- **Page text**
In his memoir, Gen. Shachnow wrote: “I remembered how the American GIs had inspired me as a young immigrant and ignited in me dreams for freedom and a better life…Freedom is a reality that everyone deserves.”

Maj. Gen Shachnow was awarded many medals and honors including, the Silver Star with Oak Leaf Clusters, the Bronze Star with Oak Leaf Clusters and "V" device, the Purple Heart with Oak Leaf Cluster.

Major General Shachnow teamed with Rear Admiral Charles Williams to quickly gather other retired military flag officers to support a Trump victory.  Rear Admiral Williams’s personal awards include the Legion of Merit, Defense Meritorious Service Medal, two Navy Meritorious Service Medals and two Navy Commendation Medals.  He served onboard submarines, aircraft, surface ships, and with Seabee and SEAL team units, including the successful evacuation of Americans out of war-torn Lebanon following the attack on our U.S. Embassy. Rear Admiral Williams’ last service was running the Naval Inventory Control Point responsible for aviation, ship, and submarine repair.  He understands our woeful loss of readiness under the current administration. 

Google these admirals and generals and medal of honor recipients and you will know Trump is utterly sincere when he states he is humbled and honored by their support.

Admiral Jerome (Jerry)Johnson was a four-star Admiral who served on active duty for almost 38 years; his final assignment was the Vice Chief of Naval Operations. At sea he commanded Attack Squadron Twenty-seven (VA-27), the combat stores ship USS San Jose, the aircraft carrier USS Coral Sea, the Carrier Group Four, the US Second Fleet and NATO’s Striking Fleet Atlantic.

Gen. Alfred Hansen is a retired four star US Air Force general who served as Commander, Air Force Logistics command. In Vietnam, he flew 113 combat missions. In 1985 he became director for logistics for the Joint chiefs of Staff. In this position, he was responsible for worldwide logistics in support of theater commander’s war plans and was a member of the Senior NATO Logistics Forum.

Lt. General Marvin Covault, US Army (ret) was former chief of staff for NATO forces in Southern Europe. He had 32 years of military experience.

Lt. General Timothy Kinnan, US Air Force, served as Vice Director for Strategic Plans and Policy with the Joint Chiefs of Staff  developing military strategy and policy. His final active duty assignment was as US Military Representative to NATO Military Committee in Belgium, NATO’s highest military authority.

- **Stored data**
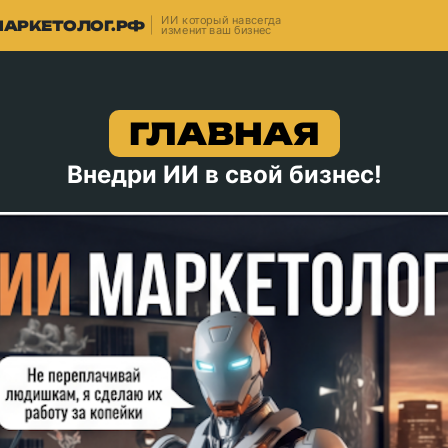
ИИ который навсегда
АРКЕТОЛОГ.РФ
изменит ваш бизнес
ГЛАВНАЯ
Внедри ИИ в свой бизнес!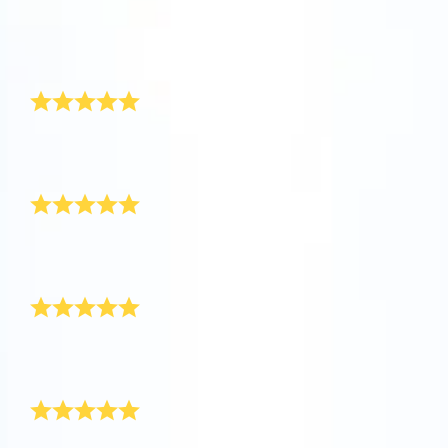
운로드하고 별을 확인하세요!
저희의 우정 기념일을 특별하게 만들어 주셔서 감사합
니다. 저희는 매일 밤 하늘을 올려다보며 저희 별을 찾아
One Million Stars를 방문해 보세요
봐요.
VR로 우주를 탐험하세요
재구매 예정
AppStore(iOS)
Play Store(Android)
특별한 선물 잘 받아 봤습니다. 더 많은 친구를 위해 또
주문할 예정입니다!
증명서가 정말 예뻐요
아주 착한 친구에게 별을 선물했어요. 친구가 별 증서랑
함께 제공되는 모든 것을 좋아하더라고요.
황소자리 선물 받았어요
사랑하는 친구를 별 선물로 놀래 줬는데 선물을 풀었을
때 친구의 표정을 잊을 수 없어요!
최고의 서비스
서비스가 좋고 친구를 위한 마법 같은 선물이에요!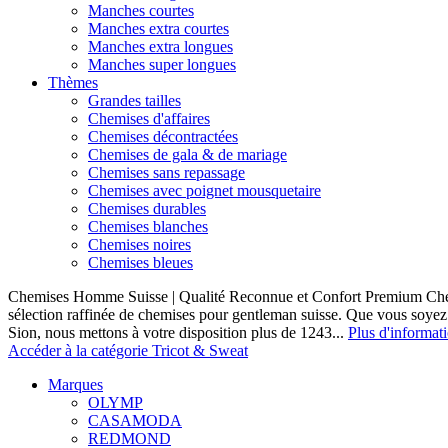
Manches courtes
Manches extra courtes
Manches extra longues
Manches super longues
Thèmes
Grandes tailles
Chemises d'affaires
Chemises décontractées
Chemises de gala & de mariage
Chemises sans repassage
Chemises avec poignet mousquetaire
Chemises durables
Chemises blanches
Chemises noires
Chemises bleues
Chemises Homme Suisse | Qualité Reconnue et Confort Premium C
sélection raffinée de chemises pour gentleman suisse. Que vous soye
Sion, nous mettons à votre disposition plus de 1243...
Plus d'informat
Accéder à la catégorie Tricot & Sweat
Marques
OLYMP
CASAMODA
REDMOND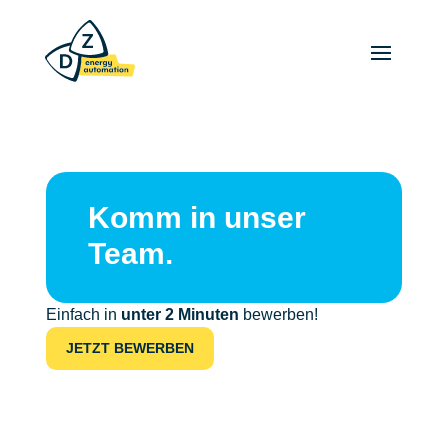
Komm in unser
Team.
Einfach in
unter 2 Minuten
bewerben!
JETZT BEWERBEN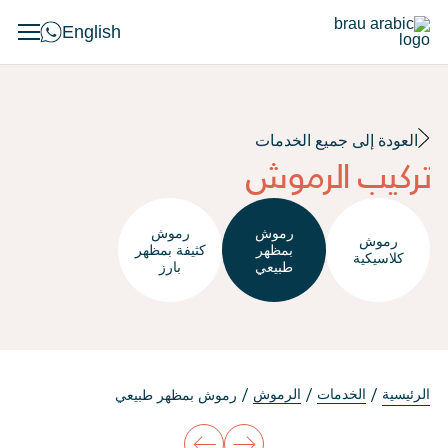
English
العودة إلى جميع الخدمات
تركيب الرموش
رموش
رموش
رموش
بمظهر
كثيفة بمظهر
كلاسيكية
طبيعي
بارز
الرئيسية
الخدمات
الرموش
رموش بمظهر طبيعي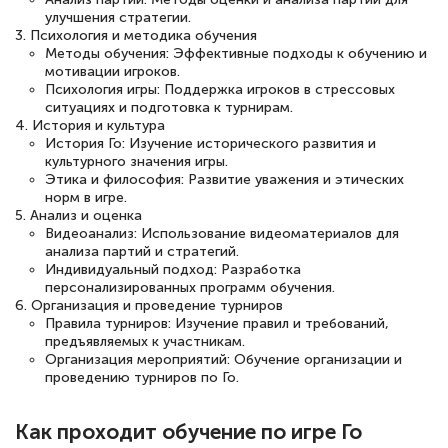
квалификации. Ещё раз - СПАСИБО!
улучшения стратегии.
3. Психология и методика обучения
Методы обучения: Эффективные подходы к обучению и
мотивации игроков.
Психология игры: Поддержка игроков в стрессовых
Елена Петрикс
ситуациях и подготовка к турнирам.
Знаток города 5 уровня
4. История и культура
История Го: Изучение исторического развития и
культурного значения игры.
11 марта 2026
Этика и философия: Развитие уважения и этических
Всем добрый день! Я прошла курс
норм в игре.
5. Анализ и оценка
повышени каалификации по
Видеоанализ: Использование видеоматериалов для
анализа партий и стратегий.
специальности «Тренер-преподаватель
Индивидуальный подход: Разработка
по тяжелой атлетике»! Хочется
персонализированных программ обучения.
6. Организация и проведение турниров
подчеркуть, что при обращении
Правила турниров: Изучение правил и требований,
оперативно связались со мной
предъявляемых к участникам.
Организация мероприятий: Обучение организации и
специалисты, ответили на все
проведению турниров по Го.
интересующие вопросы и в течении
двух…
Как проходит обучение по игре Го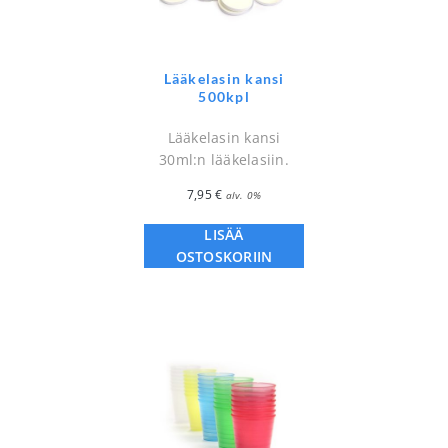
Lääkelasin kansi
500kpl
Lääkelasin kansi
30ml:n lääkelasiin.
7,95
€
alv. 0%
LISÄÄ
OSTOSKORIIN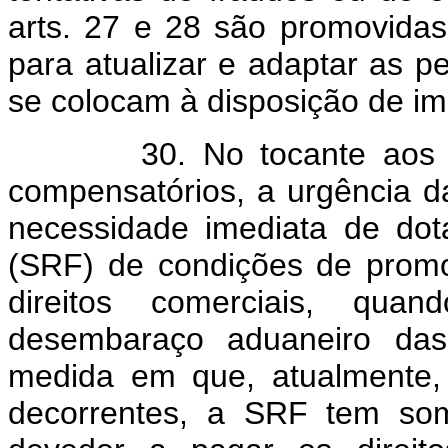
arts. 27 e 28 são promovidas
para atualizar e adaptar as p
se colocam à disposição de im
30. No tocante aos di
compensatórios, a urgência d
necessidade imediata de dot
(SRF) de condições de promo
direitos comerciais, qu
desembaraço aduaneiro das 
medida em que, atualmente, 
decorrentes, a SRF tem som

--

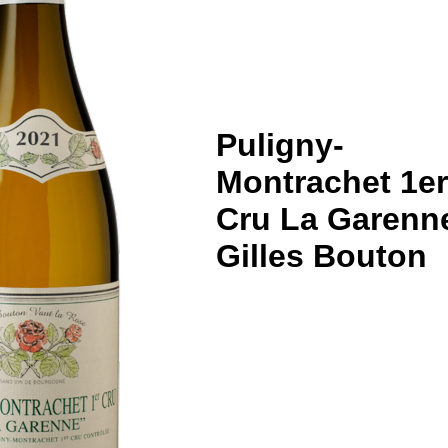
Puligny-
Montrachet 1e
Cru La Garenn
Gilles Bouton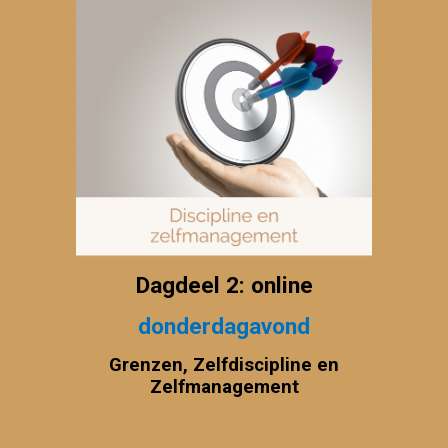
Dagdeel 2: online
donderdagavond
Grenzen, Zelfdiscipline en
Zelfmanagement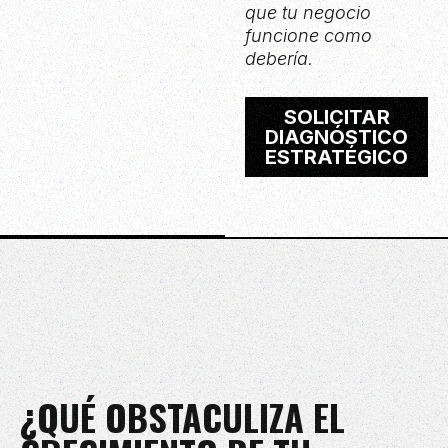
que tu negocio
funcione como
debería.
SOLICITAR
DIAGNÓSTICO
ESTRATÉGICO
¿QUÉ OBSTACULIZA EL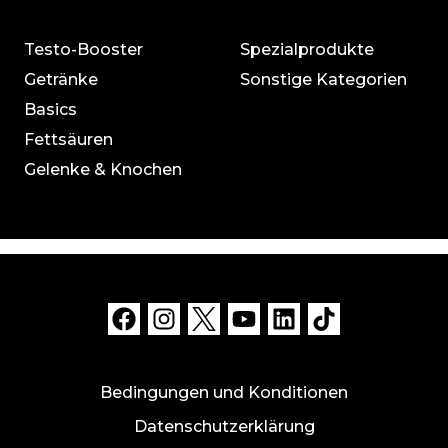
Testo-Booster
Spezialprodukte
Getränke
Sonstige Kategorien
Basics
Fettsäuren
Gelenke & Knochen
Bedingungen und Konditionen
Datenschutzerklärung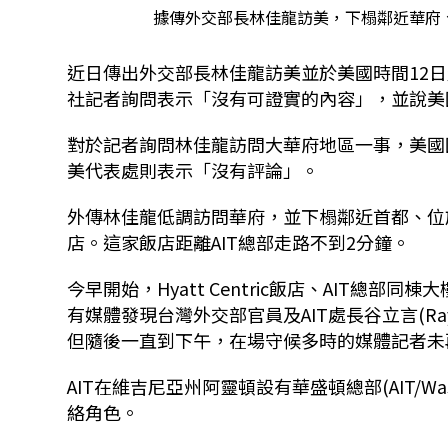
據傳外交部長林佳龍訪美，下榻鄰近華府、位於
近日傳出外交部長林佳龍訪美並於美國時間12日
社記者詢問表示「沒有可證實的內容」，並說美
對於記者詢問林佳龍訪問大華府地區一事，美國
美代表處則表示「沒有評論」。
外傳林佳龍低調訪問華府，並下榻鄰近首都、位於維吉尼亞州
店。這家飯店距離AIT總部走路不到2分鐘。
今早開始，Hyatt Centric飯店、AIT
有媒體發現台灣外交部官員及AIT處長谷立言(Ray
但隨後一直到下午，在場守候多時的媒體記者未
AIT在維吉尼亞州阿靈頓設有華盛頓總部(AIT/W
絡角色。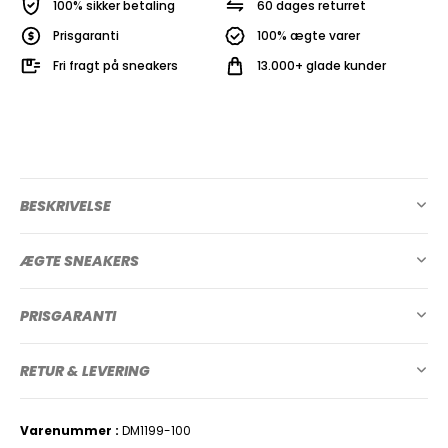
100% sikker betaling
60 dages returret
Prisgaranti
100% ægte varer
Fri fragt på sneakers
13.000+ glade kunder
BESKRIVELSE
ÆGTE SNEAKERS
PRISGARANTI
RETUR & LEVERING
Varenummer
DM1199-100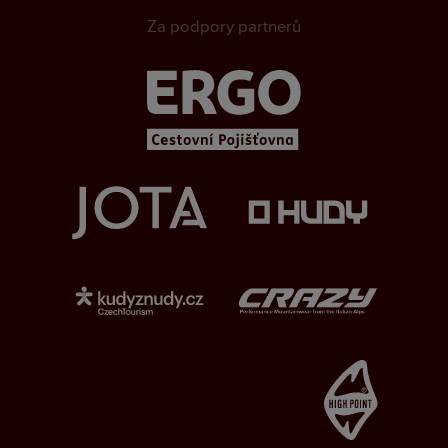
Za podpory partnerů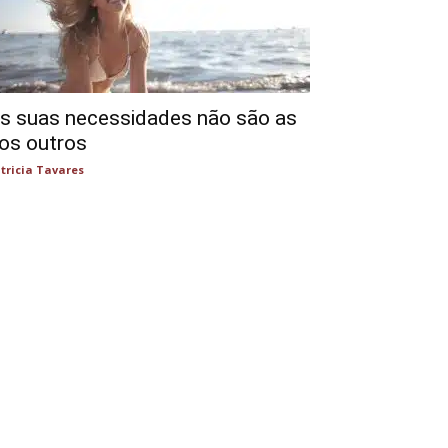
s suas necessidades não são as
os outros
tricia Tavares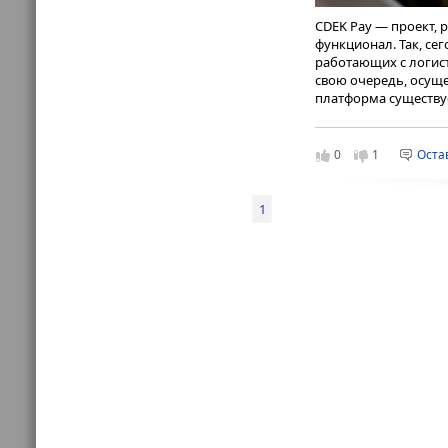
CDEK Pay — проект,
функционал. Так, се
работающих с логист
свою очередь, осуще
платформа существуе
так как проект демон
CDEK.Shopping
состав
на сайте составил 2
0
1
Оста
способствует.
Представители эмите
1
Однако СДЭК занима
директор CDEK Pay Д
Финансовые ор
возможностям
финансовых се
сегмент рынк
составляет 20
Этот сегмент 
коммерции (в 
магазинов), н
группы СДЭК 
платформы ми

- **Questions to answer**
1. In the passage about the retired military officers, how many combat missions did Gen. Alfred Hansen fly in Vietnam?
2. Print the passage about the retired military officers from "Google these admirals" to "Striking Fleet Atlantic.".
3. Proceed with the passage about the retired military officers, picking up after its last sentence.

- **Answers to the problems**
1. 113

2.
Google these admirals and generals and medal of honor recipients and you will know Trump is utterly sincere when he states he is humbled and honored by their support.

Admiral Jerome (Jerry)Johnson was a four-star Admiral who served on active duty for almost 38 years; his final assignment was the Vice Chief of Naval Operations. At sea he commanded Attack Squadron Twenty-seven (VA-27), the combat stores ship USS San Jose, the aircraft carrier USS Coral Sea, the Carrier Group Four, the US Second Fleet and NATO’s Striking Fleet Atlantic.

3.
Hershel Woodrow "Woody" Williams (born October 2, 1923) is a retired United States Marine who received the Medal of Honor for his actions in the Battle of Iwo Jima during World War II. He is the last surviving recipient of the Medal of Honor from that battle. 

Landing on February 21, 1945, Williams, by then a corporal, distinguished himself two days later when American tanks, trying to open a lane for infantry, encountered a network of reinforced concrete pillboxes. Williams went forward alone with his 70-pound (32 kg) flamethrower to attempt the reduction of devastating machine gun fire from the unyielding positions.

Harry Truman congratulates Hershel Williams on being awarded the Medal of Honor, 5 October 1945

Covered by only four riflemen, he fought for four hours under terrific enemy small-arms fire and repeatedly returned to his own lines to prepare demolition charges and obtain serviced flame throwers. He returned to the front, frequently to the rear of hostile emplacements, to wipe out one position after another. At one point, a wisp of smoke alerted him to the air vent of a Japanese bunker, and he approached close enough to put the nozzle of his flamethrower through the hole, killing the occupants. On another occasion, he was charged by enemy riflemen who attempted to stop him with bayonets and he killed them with a burst of flame from his weapon.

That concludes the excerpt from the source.